Erwin Transformer
We can organize irregular data (point clouds, meshes) using ball trees to exploit sub-quadratic (sparse) attention. Fast and expressive!
Introduction
Since attention[1] was introduced in 2017, a natural scientific instinct was to try to address its most obvious drawback - quadratic complexity. Many approaches emerged, specifically in the context of text and images. The main reason why numerous solutions exist for text and images is the regular structure of data. That is, if I tell you to look at position/column $j$, you know exactly where to look. Same with relative positions - there is no ambiguity when it comes to computing distance between two tokens in a sequence or two pixels in an image. Therefore, one can exploit this structure and derive a fixed attention pattern that is guaranteed to respect the geometry of the domain.
Sparse attention exploits locality in regular data
Sparse Attention on Irregular Data
Now, when it comes to irregular structures such as point clouds or unstructured meshes, the task becomes harder since data do not have an inherent ordering. This means that $i$-th and $j$-th elements are never guaranteed to be at the same distance from one another across different data points. As we cannot rely on regularity anymore, there is seemingly nothing to exploit - and the only solution would be to buckle up, make GPUs go brr and compute full attention.

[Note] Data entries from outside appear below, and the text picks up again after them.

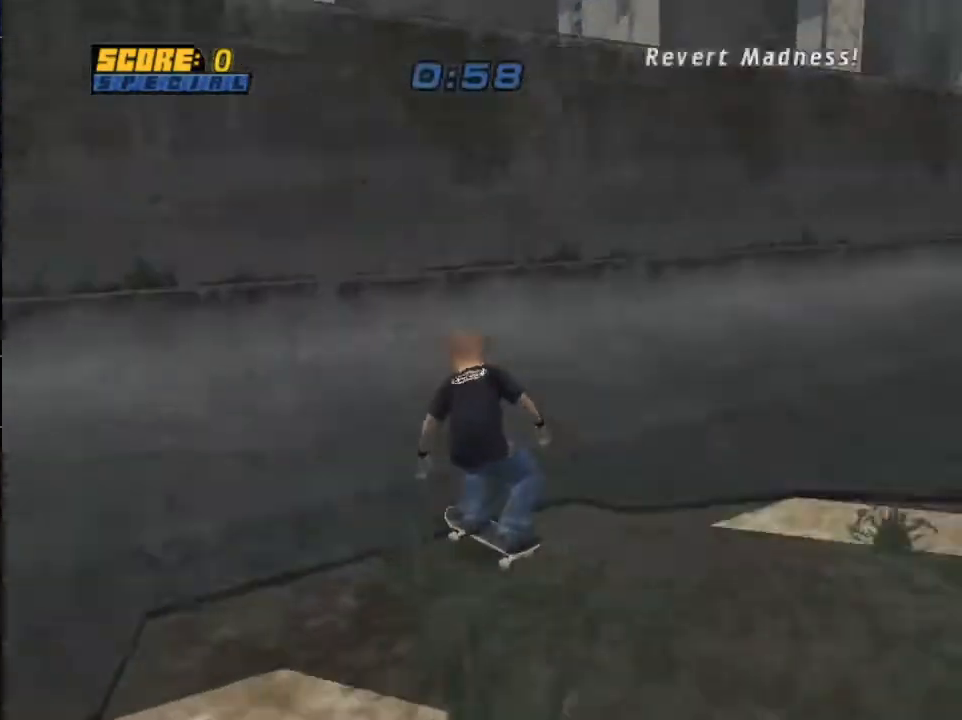
{"buttons": ["CROSS"], "left_stick": "center", "right_stick": "center", "events": [[133, "DPAD_DOWN", "down"], [167, "CROSS", "up"], [167, "TRIANGLE", "down"], [267, "CROSS", "down"], [267, "TRIANGLE", "up"], [300, "DPAD_DOWN", "up"], [367, "CROSS", "up"], [467, "CROSS", "down"]]}
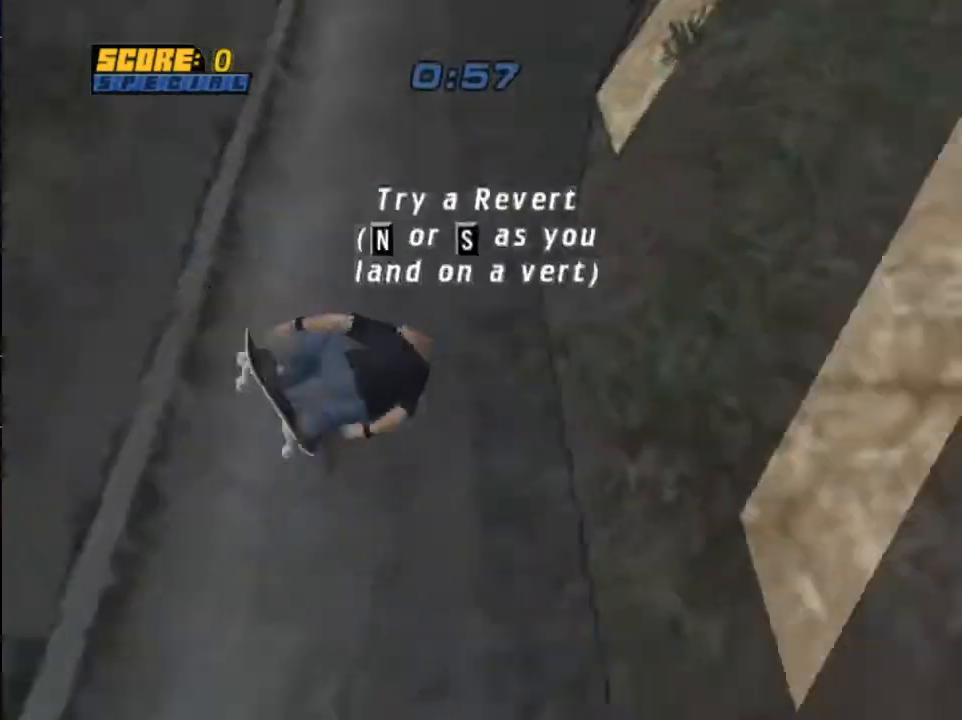
{"buttons": ["CROSS"], "left_stick": "center", "right_stick": "center", "events": [[34, "R1", "down"], [134, "R1", "up"], [200, "R1", "down"], [367, "R1", "up"]]}
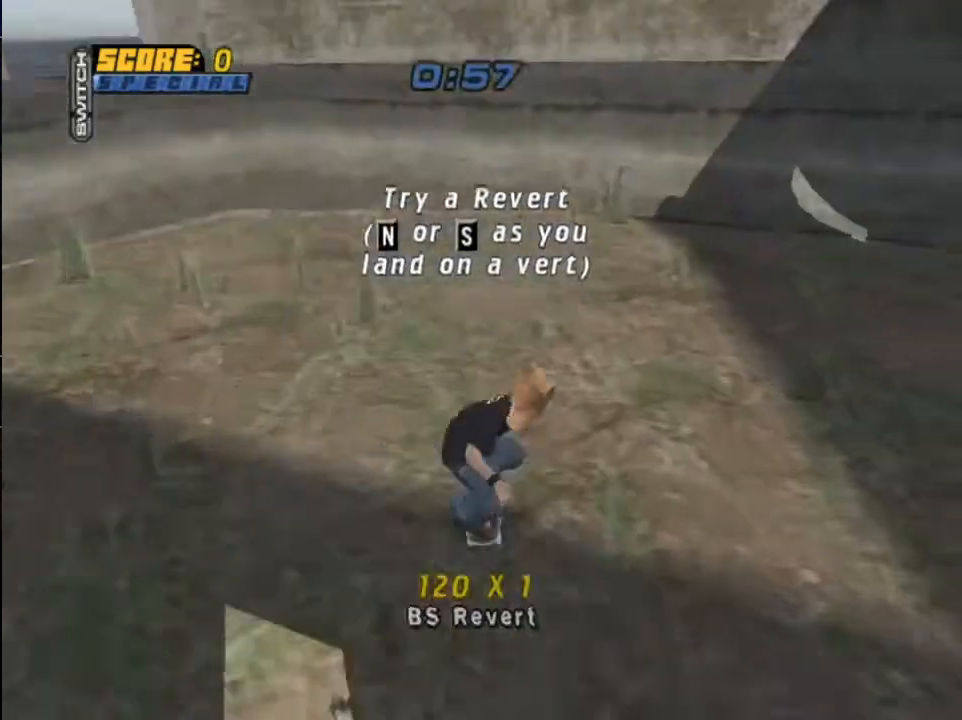
{"buttons": ["CROSS"], "left_stick": "center", "right_stick": "center", "events": []}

Sparse attention breaks locality in irregular data
Current Solutions in Physical Modelling
This solution is, however, unrealistic in physical modelling - the field I am interested in - for two reasons: A) all the GPUs are taken by LLM folks, B) the number of points might reach well beyond 1 million. Furthermore, there is clearly a need for sparse attention for large scale physical systems, despite the limited number of solutions available. The most popular approach so far involves pooling to latent tokens/supernodes (Transolver[2], UPT[3]), which makes the total cost sub-linear. Alternatively, one can project irregular data onto a regular domain, as one has full control over the latent node arrangement. This was done in Aurora[4] (and later in Appa[5]), which first uses Perceiver[6] for projection and then Swin Transformer[7] for handling attention over the latent regular grid, thus bringing the complexity down to log-linear. In between, there are solutions that have linear complexity and are based on turning a point cloud into a 1D sequence, e.g., via tree traversal (Octformer[8]) or space-filling curves (PointTransformer v3[9]).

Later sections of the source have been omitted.